Tyson climbed up on to the bridge.
“Come along, Mid! The upper deck is still in a filthy state!”
Wingate smiled gently. “What about you then, Sub? Got bloody paint all over your trousers. Fine one to talk about filth!”
He watched Tyson and the midshipman leave the bridge quiet and empty again. How he liked it. Tyson, all red-faced and fuming. As usual. The boy, glowing with a sort of aura in his new happiness.
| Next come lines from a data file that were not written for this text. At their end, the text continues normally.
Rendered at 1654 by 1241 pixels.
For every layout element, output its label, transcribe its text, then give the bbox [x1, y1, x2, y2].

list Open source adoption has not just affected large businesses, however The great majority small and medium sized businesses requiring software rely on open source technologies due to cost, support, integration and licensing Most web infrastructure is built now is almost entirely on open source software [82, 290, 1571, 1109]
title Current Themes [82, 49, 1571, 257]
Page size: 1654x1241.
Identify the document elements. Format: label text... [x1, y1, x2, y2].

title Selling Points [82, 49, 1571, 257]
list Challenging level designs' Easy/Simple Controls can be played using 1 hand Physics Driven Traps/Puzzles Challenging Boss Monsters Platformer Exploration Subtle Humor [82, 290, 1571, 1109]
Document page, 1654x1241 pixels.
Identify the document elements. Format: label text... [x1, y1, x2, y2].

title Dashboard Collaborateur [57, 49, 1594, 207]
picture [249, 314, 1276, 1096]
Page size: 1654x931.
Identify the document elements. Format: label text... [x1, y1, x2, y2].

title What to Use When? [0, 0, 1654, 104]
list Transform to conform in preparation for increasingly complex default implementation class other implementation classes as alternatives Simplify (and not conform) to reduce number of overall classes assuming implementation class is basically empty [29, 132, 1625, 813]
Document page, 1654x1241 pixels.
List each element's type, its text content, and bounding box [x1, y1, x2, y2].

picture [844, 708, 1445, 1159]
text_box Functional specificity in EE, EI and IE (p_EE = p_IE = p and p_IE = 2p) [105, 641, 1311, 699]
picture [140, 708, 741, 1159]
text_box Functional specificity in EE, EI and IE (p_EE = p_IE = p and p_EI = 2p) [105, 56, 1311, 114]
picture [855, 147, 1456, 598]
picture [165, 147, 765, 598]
He glanced at the empty chart table. Poor little sod. He’d better make the most of it, he thought.
10
Touch and Go
IT was five more days before Lomond and her two accompanying destroyers entered Seydisfjord and reunited the flotilla. For Drummond, as for most of the others, it had been a time of tension and concentration. Even the least experienced member of the ship’s company was now aware of the growing prospect of action, although no announcement had yet been released.
From Admiral Brooks’s deep bunker in Whitehall to the monitoring stations in England and Iceland, a constant watch was being kept for any sign of undue excitement in the enemy’s arrangements in Norway. Whenever possible the R.A.F. maintained a careful patrol over harbours and coastal waters, seeking any sign that a familiar ship was missing, or that a new one had arrived. But as hours dragged into days, even the unexpected reports about the Moltke faded into the background. She had not been sighted again, and so the earlier references to her movements were now open to doubt.